◆ **Excerpt provided**:
:::::

The traditional scope of human rights which focuses on state-individual interactions also fails to account for the private sector's dominance in developing AI systems -- prompting legitimate questions about how human rights frameworks can apply in scenarios involving private actors. 

The abstract nature of human rights, while offering adaptability in various cultural contexts, also presents problems. Different interpretations can lead to inconsistent protection levels for citizens, raising concerns about the capacity of human rights norms to provide a meaningful and uniform standard of protection. 

The necessity for specific interpretations in each instance complicates the enforcement of adequate protection standards under international human rights law. 

In countries with weak judicial systems, the practical applicability of rights-based governance frameworks is a relevant concern. Although such frameworks appear effective on paper, their global implementation is uncertain, as recent events in Gaza have clearly shown, often leading to selective applications. 

Regulating the application of technology, its oversight mechanisms, the actions of technology companies, and the governmental use of technology pose complex challenges for democracies. 

Their goal should be to stimulate commercial growth in the digital domain while ensuring that their governance models do not enable rights encroachments, a standard of conduct that China seems uninterested in, and frankly, is not expected to adopt in the foreseeable future, either in its policies or in its promotion to allies.

:::::

◆ **Dataset content**:
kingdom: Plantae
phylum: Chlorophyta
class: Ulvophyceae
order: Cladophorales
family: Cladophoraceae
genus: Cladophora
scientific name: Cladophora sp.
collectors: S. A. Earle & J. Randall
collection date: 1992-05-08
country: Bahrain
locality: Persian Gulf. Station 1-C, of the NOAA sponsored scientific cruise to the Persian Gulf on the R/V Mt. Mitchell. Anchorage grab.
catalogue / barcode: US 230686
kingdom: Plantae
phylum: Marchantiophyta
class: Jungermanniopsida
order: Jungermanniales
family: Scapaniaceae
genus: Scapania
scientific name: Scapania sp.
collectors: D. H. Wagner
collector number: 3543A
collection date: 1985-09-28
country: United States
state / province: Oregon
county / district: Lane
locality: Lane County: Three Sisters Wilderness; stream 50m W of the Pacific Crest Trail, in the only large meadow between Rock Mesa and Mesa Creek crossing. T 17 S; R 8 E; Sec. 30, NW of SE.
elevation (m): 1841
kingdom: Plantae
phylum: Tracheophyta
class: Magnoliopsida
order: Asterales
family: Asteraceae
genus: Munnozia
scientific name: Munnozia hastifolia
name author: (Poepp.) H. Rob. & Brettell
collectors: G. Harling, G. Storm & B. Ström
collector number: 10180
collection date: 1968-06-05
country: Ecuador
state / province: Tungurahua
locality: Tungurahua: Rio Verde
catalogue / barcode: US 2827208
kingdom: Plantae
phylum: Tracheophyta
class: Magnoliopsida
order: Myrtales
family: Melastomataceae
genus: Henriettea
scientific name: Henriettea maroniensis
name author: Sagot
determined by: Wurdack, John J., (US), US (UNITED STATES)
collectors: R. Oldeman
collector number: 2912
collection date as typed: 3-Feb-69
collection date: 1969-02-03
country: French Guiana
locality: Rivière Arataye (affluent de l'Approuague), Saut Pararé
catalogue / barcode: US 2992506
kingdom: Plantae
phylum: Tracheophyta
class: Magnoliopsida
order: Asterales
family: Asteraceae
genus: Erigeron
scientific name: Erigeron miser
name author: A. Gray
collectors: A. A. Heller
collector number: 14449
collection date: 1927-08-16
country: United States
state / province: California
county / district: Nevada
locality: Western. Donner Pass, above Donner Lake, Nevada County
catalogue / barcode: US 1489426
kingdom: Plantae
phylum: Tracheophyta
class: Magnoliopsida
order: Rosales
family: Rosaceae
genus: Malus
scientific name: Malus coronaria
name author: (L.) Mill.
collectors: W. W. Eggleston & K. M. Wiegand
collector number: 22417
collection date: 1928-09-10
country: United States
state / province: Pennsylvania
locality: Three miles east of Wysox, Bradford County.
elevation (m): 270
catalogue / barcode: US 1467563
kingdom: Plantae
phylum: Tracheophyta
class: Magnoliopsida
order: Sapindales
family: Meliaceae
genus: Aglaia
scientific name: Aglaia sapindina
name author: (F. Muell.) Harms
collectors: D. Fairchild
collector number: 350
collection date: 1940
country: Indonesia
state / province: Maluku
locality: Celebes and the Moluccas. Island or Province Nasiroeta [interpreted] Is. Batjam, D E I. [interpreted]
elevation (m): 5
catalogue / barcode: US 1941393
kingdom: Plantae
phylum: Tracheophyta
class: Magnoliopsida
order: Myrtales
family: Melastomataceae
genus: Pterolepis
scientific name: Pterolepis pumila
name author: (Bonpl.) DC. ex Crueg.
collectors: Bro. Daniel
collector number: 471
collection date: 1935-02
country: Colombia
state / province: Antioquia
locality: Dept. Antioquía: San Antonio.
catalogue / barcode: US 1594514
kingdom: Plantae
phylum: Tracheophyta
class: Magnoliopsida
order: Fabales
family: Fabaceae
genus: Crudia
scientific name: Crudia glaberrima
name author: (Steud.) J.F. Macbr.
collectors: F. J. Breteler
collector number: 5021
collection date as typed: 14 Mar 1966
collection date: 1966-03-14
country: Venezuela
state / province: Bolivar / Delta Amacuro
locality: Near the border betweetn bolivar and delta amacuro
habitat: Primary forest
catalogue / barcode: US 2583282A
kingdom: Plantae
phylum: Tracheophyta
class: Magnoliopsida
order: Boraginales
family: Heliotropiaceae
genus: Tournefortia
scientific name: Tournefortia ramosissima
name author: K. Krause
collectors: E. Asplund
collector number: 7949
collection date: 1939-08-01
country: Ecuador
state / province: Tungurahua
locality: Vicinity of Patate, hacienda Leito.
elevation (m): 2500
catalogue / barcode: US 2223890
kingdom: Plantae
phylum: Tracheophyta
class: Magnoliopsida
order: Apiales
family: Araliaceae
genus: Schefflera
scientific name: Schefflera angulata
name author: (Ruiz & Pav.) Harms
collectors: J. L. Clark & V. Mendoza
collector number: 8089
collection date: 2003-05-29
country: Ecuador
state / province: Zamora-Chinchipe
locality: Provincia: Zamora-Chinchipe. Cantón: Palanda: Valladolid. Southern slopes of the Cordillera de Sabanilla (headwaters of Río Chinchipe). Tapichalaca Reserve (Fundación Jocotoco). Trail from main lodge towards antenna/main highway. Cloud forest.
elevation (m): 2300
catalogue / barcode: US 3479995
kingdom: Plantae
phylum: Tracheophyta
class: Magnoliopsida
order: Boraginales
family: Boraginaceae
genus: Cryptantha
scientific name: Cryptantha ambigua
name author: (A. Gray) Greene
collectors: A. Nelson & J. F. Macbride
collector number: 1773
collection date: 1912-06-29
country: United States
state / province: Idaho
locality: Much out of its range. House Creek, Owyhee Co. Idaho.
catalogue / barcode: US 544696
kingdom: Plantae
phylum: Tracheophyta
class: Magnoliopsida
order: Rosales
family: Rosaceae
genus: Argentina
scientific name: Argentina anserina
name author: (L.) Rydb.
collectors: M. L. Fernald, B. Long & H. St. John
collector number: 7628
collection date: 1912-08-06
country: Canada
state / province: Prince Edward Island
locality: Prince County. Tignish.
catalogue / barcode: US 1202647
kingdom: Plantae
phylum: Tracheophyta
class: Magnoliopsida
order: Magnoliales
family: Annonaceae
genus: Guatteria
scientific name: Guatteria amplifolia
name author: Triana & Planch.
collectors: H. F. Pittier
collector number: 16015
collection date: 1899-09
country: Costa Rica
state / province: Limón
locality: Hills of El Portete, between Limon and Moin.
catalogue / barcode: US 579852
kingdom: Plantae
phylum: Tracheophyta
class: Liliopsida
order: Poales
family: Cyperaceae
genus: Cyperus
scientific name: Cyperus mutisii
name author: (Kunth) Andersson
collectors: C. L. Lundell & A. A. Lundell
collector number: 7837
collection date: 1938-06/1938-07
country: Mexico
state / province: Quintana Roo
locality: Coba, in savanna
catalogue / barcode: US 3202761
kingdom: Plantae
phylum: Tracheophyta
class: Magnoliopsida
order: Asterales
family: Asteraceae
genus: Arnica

:::::

◆ **Parts of the exercise**:
1/ Answer these questions from the excerpt on human rights and AI governance:
(a) Which sector does the excerpt say dominates the development of AI systems?
(b) What can different interpretations of human rights lead to for citizens?
(c) Which country does the excerpt say seems uninterested in the standard of conduct it describes?
2/ From the excerpt on human rights and AI governance, print the passage from "The traditional scope" up to and including "human rights law.".
3/ Carry on the excerpt on human rights and AI governance, starting after its final sentence.

◆ **Expected outputs**:
1/
(a) The private sector.
(b) Inconsistent protection levels.
(c) China.

2/
The traditional scope of human rights which focuses on state-individual interactions also fails to account for the private sector's dominance in developing AI systems -- prompting legitimate questions about how human rights frameworks can apply in scenarios involving private actors. 

The abstract nature of human rights, while offering adaptability in various cultural contexts, also presents problems. Different interpretations can lead to inconsistent protection levels for citizens, raising concerns about the capacity of human rights norms to provide a meaningful and uniform standard of protection. 

The necessity for specific interpretations in each instance complicates the enforcement of adequate protection standards under international human rights law.

3/
The message to the West is clear: Non-western democracies require more than a simple seat at the table. Their perspectives on digital governance must be given tangible weight. Imposing an international framework solely crafted by the EU or the US will not bear fruitful outcomes. 

This approach merely sustains the archaic and ineffective tradition of top-down policy-making. While the path to a co-created and participatory global rights-based digital governance framework is expected to be time-consuming, rigorous, and demanding, it remains the most promising route. 

Nations with divergent values will inevitably clash, and the journey will be fraught with frustration. Yet, adopting this strategy is central in countering China's digital authoritarianism. 

It can present their erstwhile allies with an alternative vision for digital governance, one that not only empowers but also grants institutional agency to non-Western countries, enabling them to play a direct role in forging a truly global digital governance architecture.

 

Mir Aftabuddin Ahmed is a Toronto-based columnist for Dhaka Tribune. He serves as an Urban Fellow Researcher with the City of Toronto and is the co-founder of BacharLorai, a Canada-based not-for-profit social impact agency. He can be reached at: aftab.ahmed@alum.utoronto.ca. The views expressed by the author are entirely his own.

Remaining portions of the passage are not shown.